WASHINGTON — Federal officials say the five largest mortgage lenders have reached a $25 billion settlement with 49 states over foreclosure abuses that took place after the housing bubble burst. They will have three years to fulfill the terms of the landmark deal announced Thursday.
The deal also ends a separate investigation into Bank of America and Countrywide for inflating appraisals of loans from 2003 through most of 2009. Bank of America will pay $1 billion to settle that federal probe.
Oklahoma is the lone holdout and will receive no money.
Five major banks — Bank of America, JPMorgan Chase, Wells Fargo, Citigroup and Ally Financial — will pay roughly $26 billion to reimburse American homeowners and overhaul their industry.
Gov. Jay Nixon said Tuesday he would direct $40 million of Missouri's expected payment to higher education, which could lower the proposed tuition hikes for the UM System.
The nationwide settlement stems from abuses that occurred after the housing bubble burst.

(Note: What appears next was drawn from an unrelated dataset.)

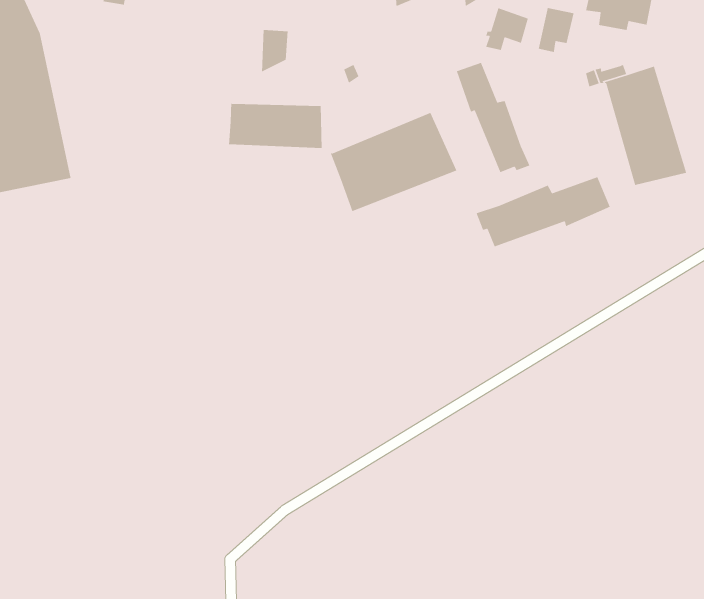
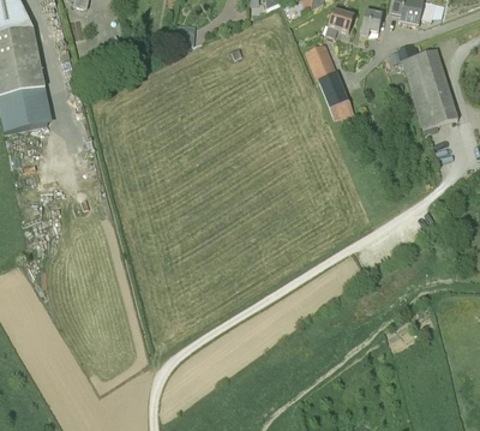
building: [228,102,322,149] -> none
building: [329,112,457,212] -> none
building: [475,176,611,248] -> none

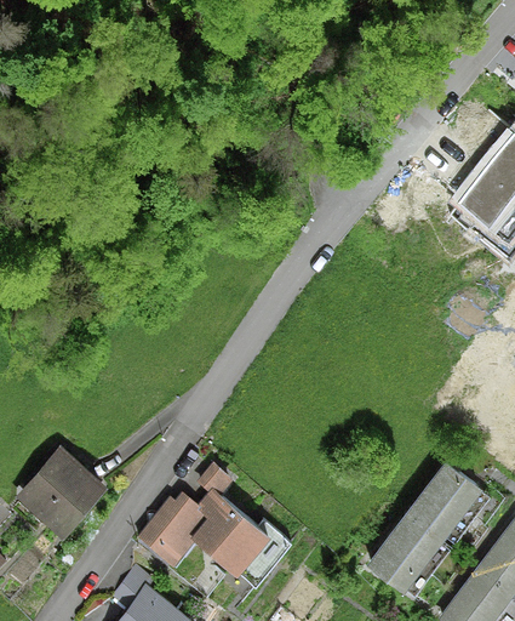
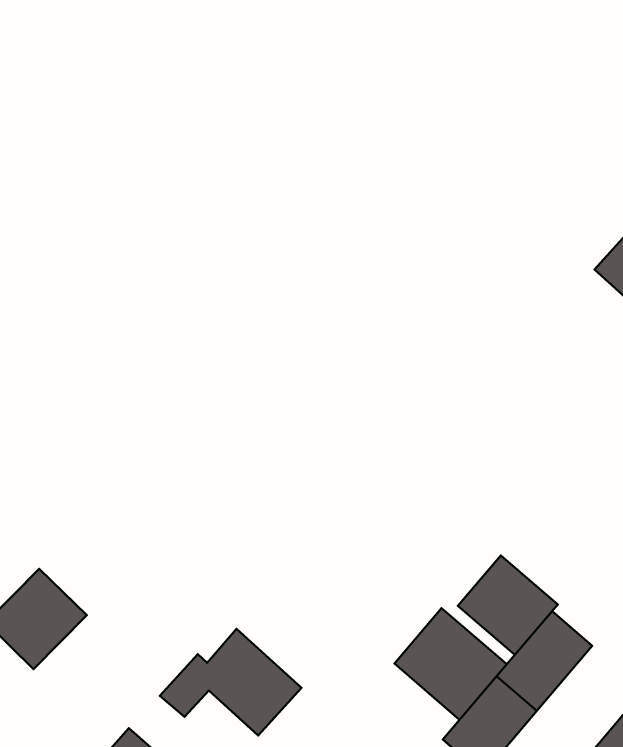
building: none -> [458,556,558,655]
building: none -> [395,608,507,720]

Many companies that process foreclosures failed to verify documents. Some employees signed papers they hadn't read or used fake signatures to speed foreclosures — an action known as robo-signing.

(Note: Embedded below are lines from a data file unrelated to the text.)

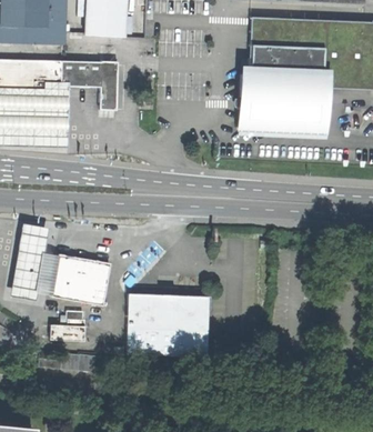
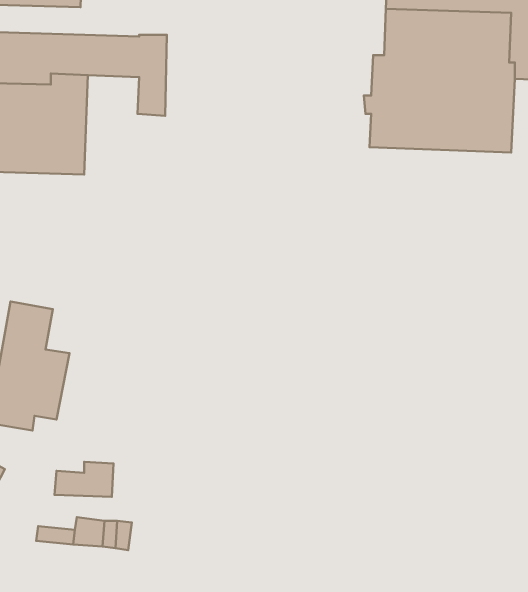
building: [51,253,111,305] -> none
building: [127,294,209,356] -> none

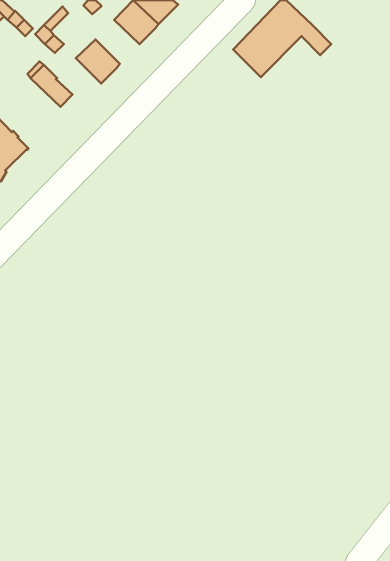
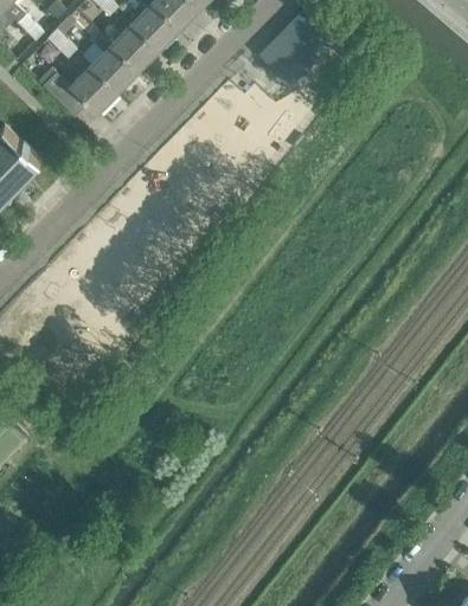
building: none -> [113,22,160,70]
building: none -> [70,64,118,112]

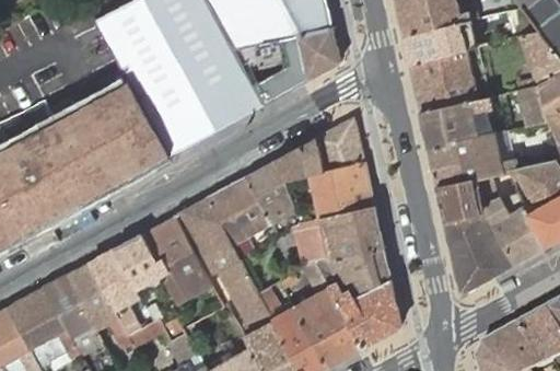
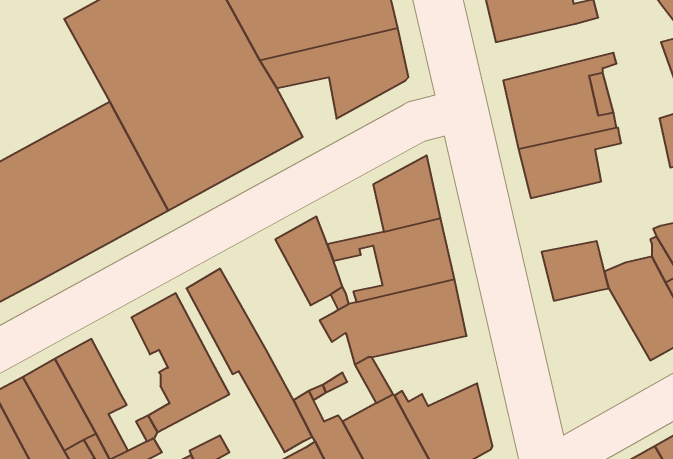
building: [402,23,487,63] -> none
building: [428,132,521,186] -> none
building: [275,138,323,181] -> none
building: [206,177,270,256] -> none
building: [444,212,513,292] -> none
building: [114,233,168,288] -> none
building: [324,246,389,297] -> none

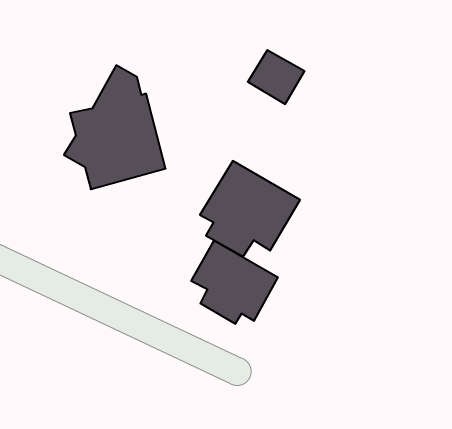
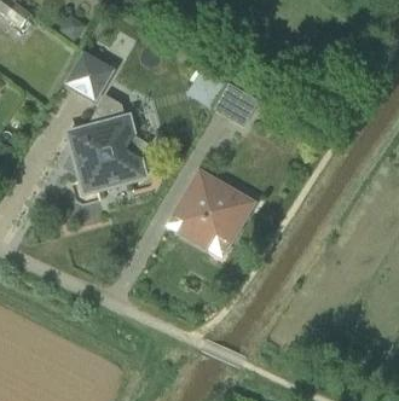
building: none -> [60,48,114,101]
building: [191,240,278,324] -> none

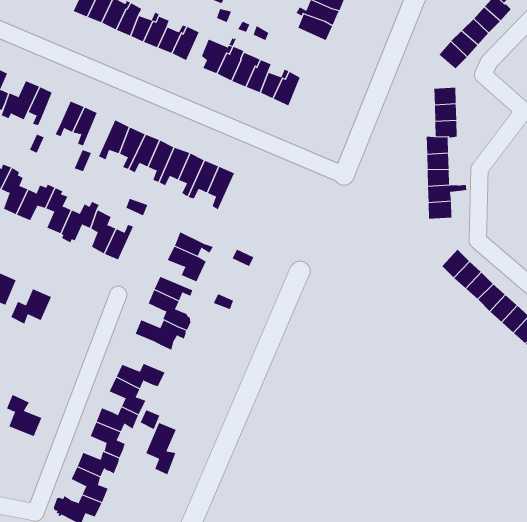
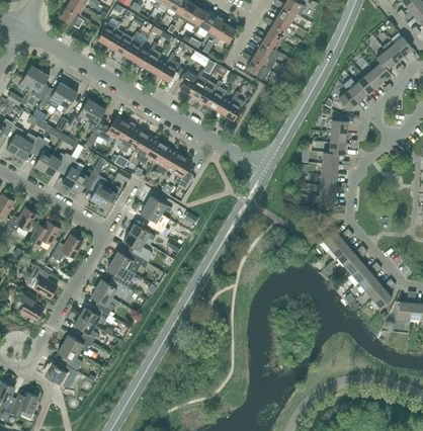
building: none -> [51,235,83,261]
building: none -> [107,260,136,288]
building: none -> [33,268,57,297]
building: [145,422,177,475] -> none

The deal would be the biggest involving a single industry since a 1998 multi-state tobacco deal. The settlement would force the five largest mortgage lenders to reduce loans for about 1 million households, which would benefit homeowners who are behind on their payments and owe more than their homes are worth.
Another 750,000 Americans — about half of the households who might be eligible for assistance under the deal — would likely receive checks for about $1,800 each.

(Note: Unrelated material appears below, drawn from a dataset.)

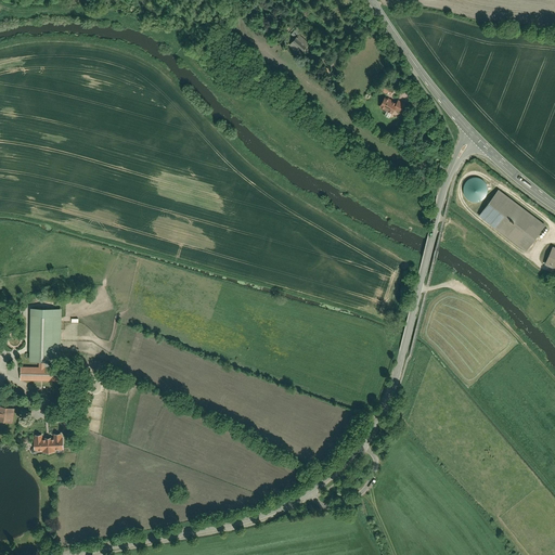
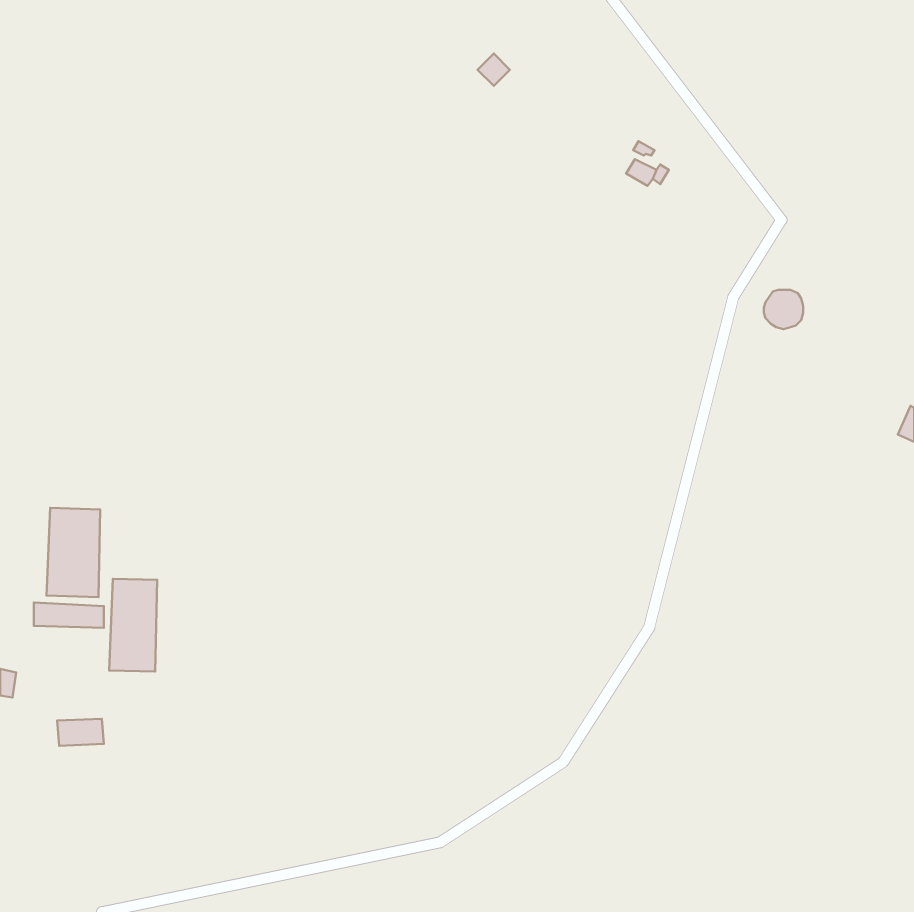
building: [478,189,546,251] -> none
building: none -> [109,579,157,672]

The banks and U.S. state attorneys general agreed to the deal late Wednesday after 16 months of contentious negotiations.
New York and California came on board late Wednesday. California has more than 2 million "underwater" borrowers, whose homes are worth less than their mortgages. New York has some 118,000 homeowners who are underwater.
The settlement ends a painful chapter that emerged from the financial crisis, when home values sank and millions edged toward foreclosure. In addition to the payments and mortgage write-downs, the deal promises to reshape long-standing mortgage lending guidelines. It will make it easier for those at risk of foreclosure to make their payments and keep their homes.
Those who lost their homes to foreclosure are unlikely to get their homes back or benefit much financially from the settlement.
The settlement would apply only to privately held mortgages issued from 2008 through 2011. Banks own about half of all U.S. mortgages — roughly 30 million loans.
Some critics say the proposed deal doesn't go far enough. They have argued for a thorough investigation of potentially illegal foreclosure practices before a settlement is hammered out.
Under the deal:
• At least $17 billion will go toward reducing the principal that struggling homeowners owe on their mortgages.
• About $5 billion will be placed in a reserve account for various state and federal programs; a portion of that money will cover the $1,800 checks sent to those homeowners affected by the deceptive practices.
• About $3 billion will help homeowners refinance at 5.25 percent.